- [EXTRACTED TEXT]:
# # # # # # #
Now, we parse the "transitions" attribute from json and load the result into a bsl::vector<bsl::pair<bdlt::Datetime, int> > object, transitions:

    // For the purposes of this Usage, we hard-wire a boolean flag
    // indicating that the "transitions" attribute was hypothetically
    // detected in the 'json' string.
 
    bool isTransitionsPresent = true;
 
    if (isTransitionsPresent) {
 
        // Parse the "transitions" JSON attribute and load 'transitions'
        // with the result.
 
        bsl::vector<bsl::pair<bdlt::Datetime, int> > transitions;
 
        // For the purposes of this Usage, we hard-wire the transitions
        // that are hypothetically parsed from the 'json' string, and set
        // the 'rc' status flag indicating that parsing succeeded.
 
        transitions.push_back(bsl::pair<bdlt::Datetime, int>(
                                      bdlt::Datetime(2018, 5, 28,  9), 2));
        transitions.push_back(bsl::pair<bdlt::Datetime, int>(
                                      bdlt::Datetime(2018, 5, 28, 18), 3));
 
        rc = 0;  // success parsing "transitions" attribute
 
        if (rc != 0) {
            return 4;                                             // RETURN
        }
 
        bsl::vector<bsl::pair<bdlt::Datetime, int> >::const_iterator it =
                                                       transitions.begin();
 
        while (it != transitions.end()) {
            const bdlt::Date& date = it->first.date();
 
            if (date < firstDate || date > lastDate || -1 > it->second) {
                return 5;                                         // RETURN
            }
 
            result->addTransition(
                           it->first,
                           it->second >= 0
                               ? it->second
                               : bdlt::Timetable::k_UNSET_TRANSITION_CODE);
 
            ++it;
        }
    }

Our timetable loader imposes the requirement that the dates specified in the "transitions" JSON attribute must be within the range [firstDate .. lastDate] and the transition codes are non-negative or unset.

Finally, we return 0 indicating success:

    return 0;
}
# # # # # # #
Collected data entries:
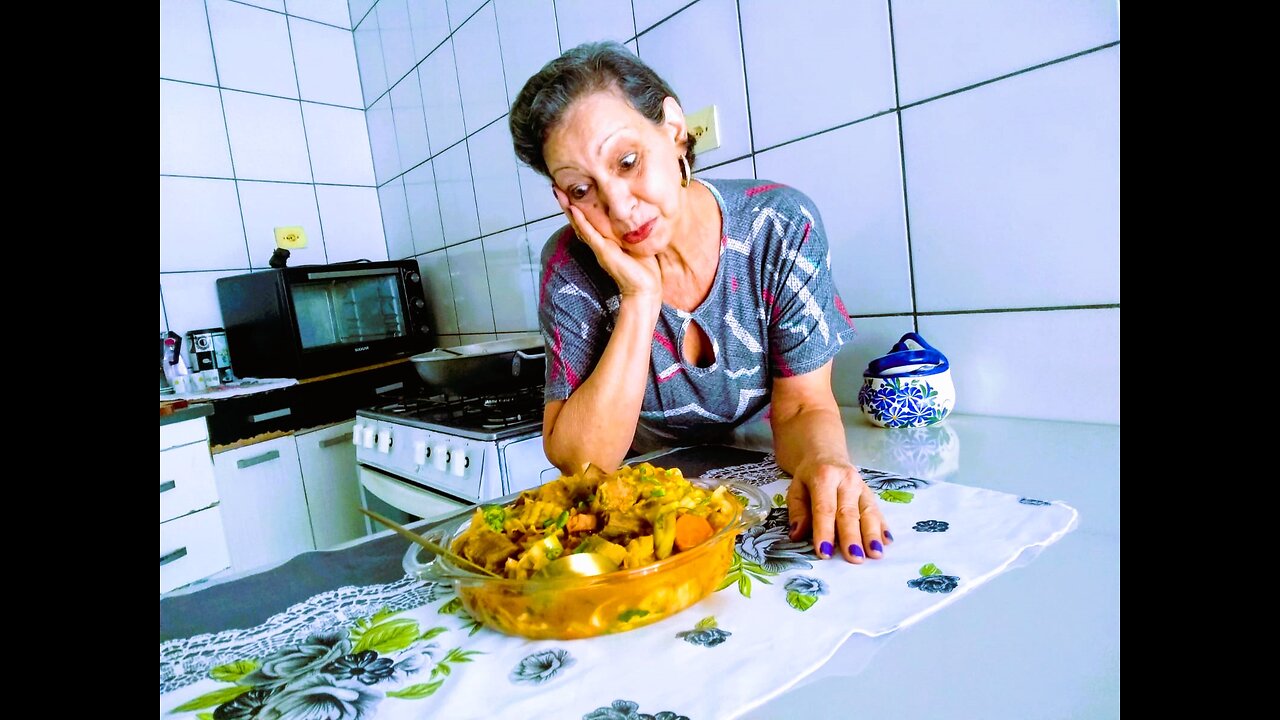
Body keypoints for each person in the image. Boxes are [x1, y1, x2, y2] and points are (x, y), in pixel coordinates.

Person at [509, 41, 890, 564]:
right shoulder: (569, 267)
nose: (619, 207)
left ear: (671, 126)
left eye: (627, 161)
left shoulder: (777, 225)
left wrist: (825, 462)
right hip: (645, 511)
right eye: (581, 190)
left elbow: (803, 404)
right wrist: (640, 297)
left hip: (768, 475)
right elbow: (582, 462)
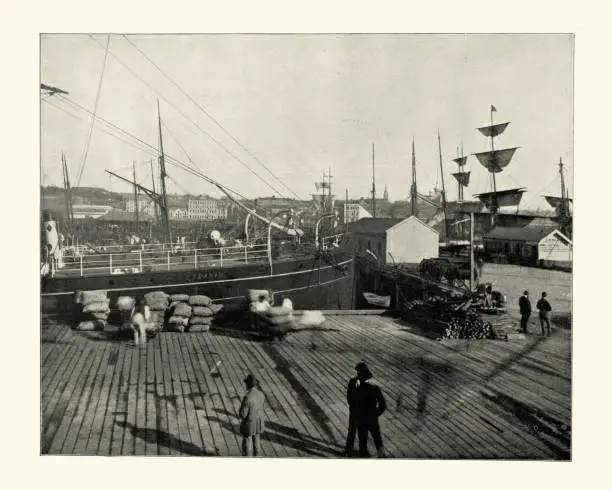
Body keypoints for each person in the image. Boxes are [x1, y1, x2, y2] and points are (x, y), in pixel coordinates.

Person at [353, 362, 387, 458]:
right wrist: (376, 413)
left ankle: (364, 455)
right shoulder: (375, 389)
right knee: (377, 439)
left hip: (362, 419)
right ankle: (382, 455)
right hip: (372, 418)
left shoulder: (358, 389)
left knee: (363, 441)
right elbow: (383, 405)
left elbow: (355, 404)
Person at [239, 373, 266, 457]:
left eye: (246, 383)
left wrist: (240, 412)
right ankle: (257, 457)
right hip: (259, 421)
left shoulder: (247, 397)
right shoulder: (261, 394)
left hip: (249, 423)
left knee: (247, 440)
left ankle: (248, 459)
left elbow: (243, 414)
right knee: (257, 439)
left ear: (248, 385)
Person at [344, 372, 359, 457]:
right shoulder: (352, 382)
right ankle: (348, 450)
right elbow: (349, 396)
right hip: (354, 410)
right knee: (352, 430)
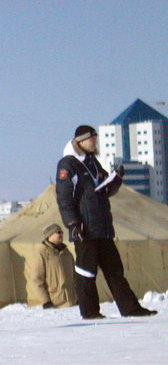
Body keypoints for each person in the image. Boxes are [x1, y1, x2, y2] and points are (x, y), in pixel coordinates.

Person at [55, 125, 156, 320]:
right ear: (80, 142)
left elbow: (104, 190)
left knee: (114, 270)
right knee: (86, 271)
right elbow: (64, 198)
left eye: (95, 139)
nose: (95, 142)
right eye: (91, 139)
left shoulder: (92, 162)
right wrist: (73, 224)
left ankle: (131, 309)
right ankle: (90, 312)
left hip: (102, 226)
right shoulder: (68, 164)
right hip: (84, 228)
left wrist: (116, 178)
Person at [27, 223, 76, 309]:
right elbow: (36, 280)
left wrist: (78, 297)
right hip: (54, 304)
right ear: (49, 235)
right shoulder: (41, 253)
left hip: (72, 302)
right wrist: (45, 301)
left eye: (61, 232)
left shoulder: (66, 253)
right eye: (58, 232)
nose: (61, 234)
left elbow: (75, 276)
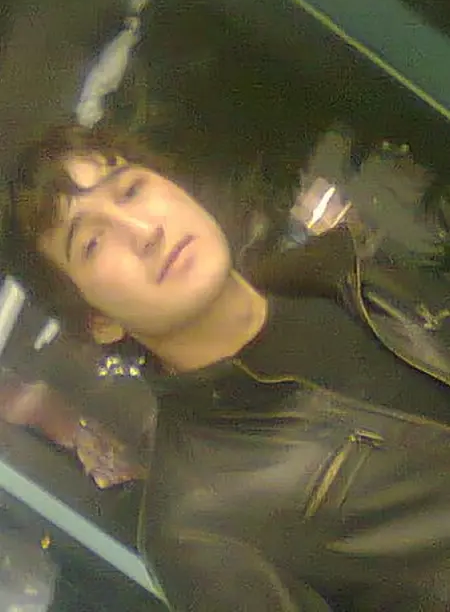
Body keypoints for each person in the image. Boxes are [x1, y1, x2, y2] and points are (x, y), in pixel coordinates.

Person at [7, 122, 450, 610]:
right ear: (99, 320)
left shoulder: (352, 272)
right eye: (92, 242)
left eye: (130, 190)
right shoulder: (196, 528)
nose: (144, 231)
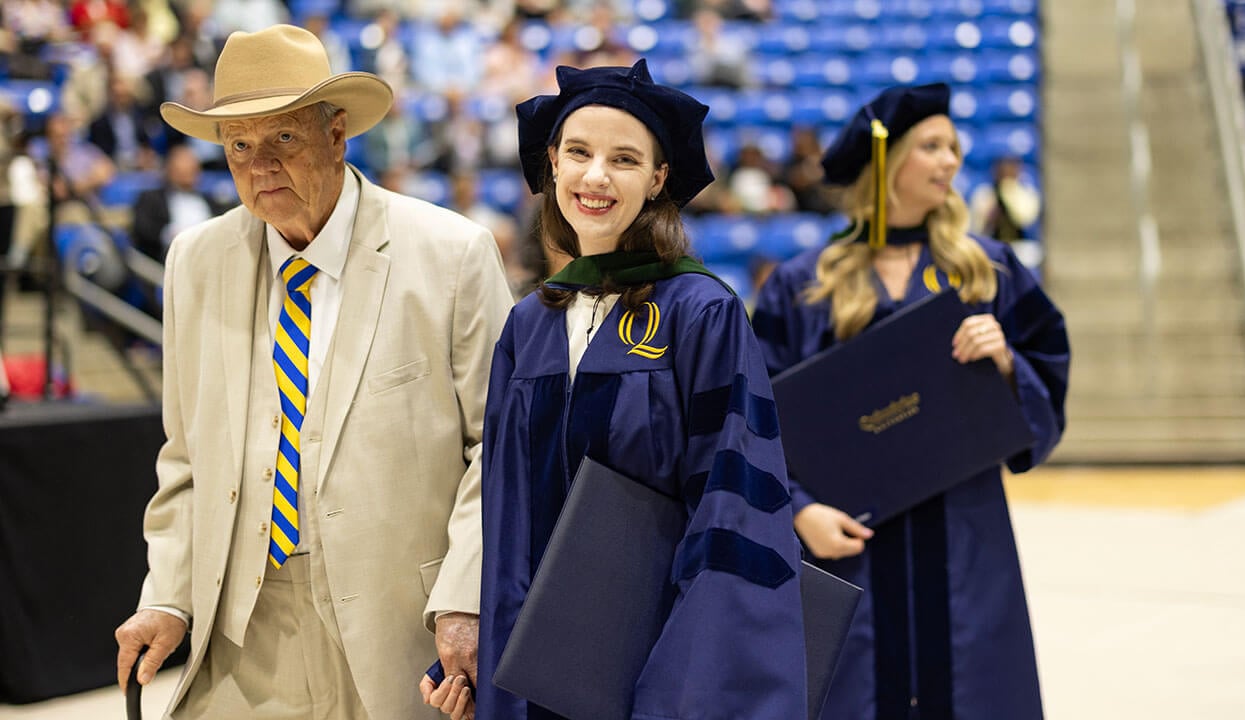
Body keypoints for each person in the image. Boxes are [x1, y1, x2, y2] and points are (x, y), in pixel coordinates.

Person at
# # # # # # #
- [WHAT TO PRODUCE]: Substitute "hasTransitions" for each "isTransitionsPresent" in the timetable loader excerpt starting at "Now, we parse" and ending at "with the result.", and write out that stretch again.

- [SOLUTION TO THIS EXERCISE]:
Now, we parse the "transitions" attribute from json and load the result into a bsl::vector<bsl::pair<bdlt::Datetime, int> > object, transitions:

    // For the purposes of this Usage, we hard-wire a boolean flag
    // indicating that the "transitions" attribute was hypothetically
    // detected in the 'json' string.
 
    bool hasTransitions = true;
 
    if (hasTransitions) {
 
        // Parse the "transitions" JSON attribute and load 'transitions'
        // with the result.